FLI is fixed at the wellhead, but drum-spooled cables are not
With a drum-spooled optical cable, a substantial portion (perhaps even the majority) of the cable is on the drum at surface. Furthermore, as the cable unspools from the drum it is moving relative to the wellhead. This means that working out how much of the unspooled cable is in the well at any time is not trivial. People often have to rely on causing “events” at the wellhead to work out its position along the optical cable. Typical examples of such events are placing ice bags at the wellhead to cause a sharp temperature drop or tapping on the wellhead to cause a sharp acoustic response.

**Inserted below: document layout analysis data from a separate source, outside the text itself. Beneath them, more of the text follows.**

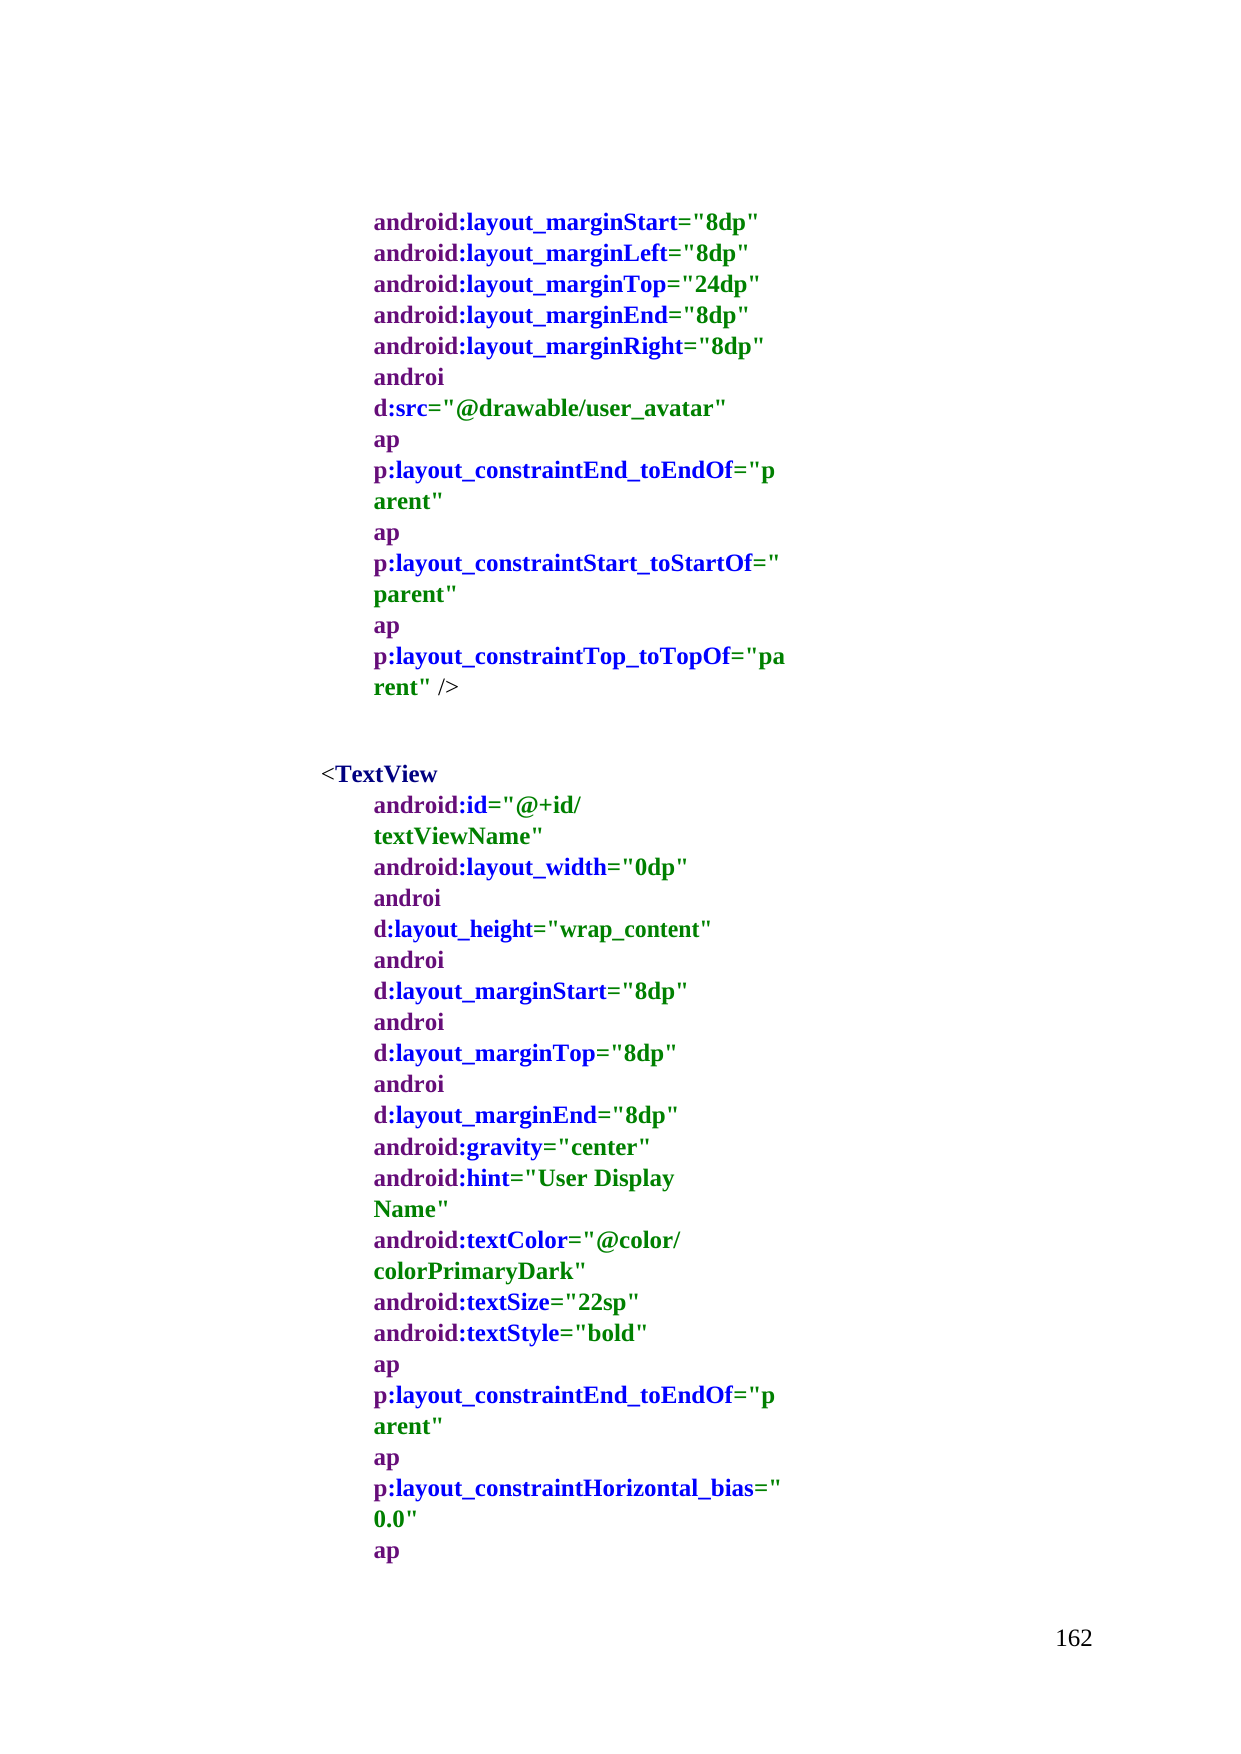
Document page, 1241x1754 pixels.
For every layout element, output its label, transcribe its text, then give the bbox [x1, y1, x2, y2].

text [373, 1225, 786, 1564]
text <TextView [321, 759, 1092, 788]
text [373, 207, 786, 701]
text android:id="@+id/textViewName" android:layout_width="0dp" android:layout_height="wrap_content" android:layout_marginStart="8dp" android:layout_marginTop="8dp" android:layout_marginEnd="8dp" android:gravity="center" android:hint="User Display Name" [373, 790, 743, 1222]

To complicate matters further, the length of fibre inside a drum-spooled cable is not the same length as the cable itself. Optical fibre has almost no stretch before it snaps; metal wire can stretch considerably under its own weight as it gets deeper in the well. This issue is overcome by installing “slack” in the fibre. As the fibre is mobile inside the cable, the amount of slack and its location is an additional error that has to be corrected for.

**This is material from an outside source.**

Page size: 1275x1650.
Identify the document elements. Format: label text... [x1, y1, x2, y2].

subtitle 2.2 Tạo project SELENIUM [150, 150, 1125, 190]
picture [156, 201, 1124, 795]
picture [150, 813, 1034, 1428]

Q: How fast does a FLI tool fall during deployment?
Typical FLI tool speeds are around 8–15 m/s when falling in gas and 1–2 m/s in liquid.
Of course, there are a wide variety of variables that can affect the tool speeds. This is why we plan each job carefully, using a proprietary FLI tool drag simulator. Our simulator has been calibrated against many real-world jobs, and has been shown to predict reliable descent times, as well as helping to identify potential problems and mitigations.
For more information about our approach to job planning, please contact us.
The design of the FLI tool improves optical range-finding
Optical range-finding methods are well established to determine the distance of events along a fibre. Optical time-domain reflectometry is just one example of a range-finding method. We can use range-finding to establish the point at which an unspooled FLI fibre becomes spooled on the bobbin by measuring the light loss along the length of the fibre. This allows us to measure the depth to the top of the FLI tool when it has reached the bottom of the well. However, the design of the FLI tool itself enables us to use methods that greatly improve upon the accuracy of conventional range-finding:
1. We know the precise length of each layer of fibre wound on the bobbin
We wind the fibre on to a bobbin inside the FLI tool in layers with a precisely determined length. During a job we can 'see' the layers of fibre wound on the bobbin. This means that we can count the layers left on the spool and convert that count into an accurate length of fibre that has exited the FLI tool. In effect the layers act as markers along the fibre, without needing to resort to expensive doping techniques to fix chemical markers into the glass itself
2. The FLI tool is a highly sensitive microphone that can be found acoustically
Spooled fibre on the bobbin acts as an extremely sensitive microphone. During an acoustic survey we can detect the obvious difference in sensitivity between the spooled and unspooled fibre, from which we can then determine the location of the FLI tool.
Q: What is the maximum well deviation that can be serviced using FLI?
In free-fall operations, which make up the vast majority of FLI jobs, we have deviation limits similar to those for conventional wireline surveys – ie, around 60°–70°. However, the distribution of forces affecting FLI jobs is very different to wireline jobs: the FLI tool itself has little weight, being made from aluminium, but there is no cable drag. Consequently, we try to minimise the friction of the FLI tool against the pipe wall in order to keep the FLI tool moving.
Using FLI in horizontal wells
We have successfully pumped FLI tools into horizontal wells, with the longest job to date being a horizontal section of ~8,000ft. FLI tools are lightweight and can be easily pumped out to the rathole through the toe sleeve. We have had multiple tools pumped in this way, with no problems or impact on subsequent operations.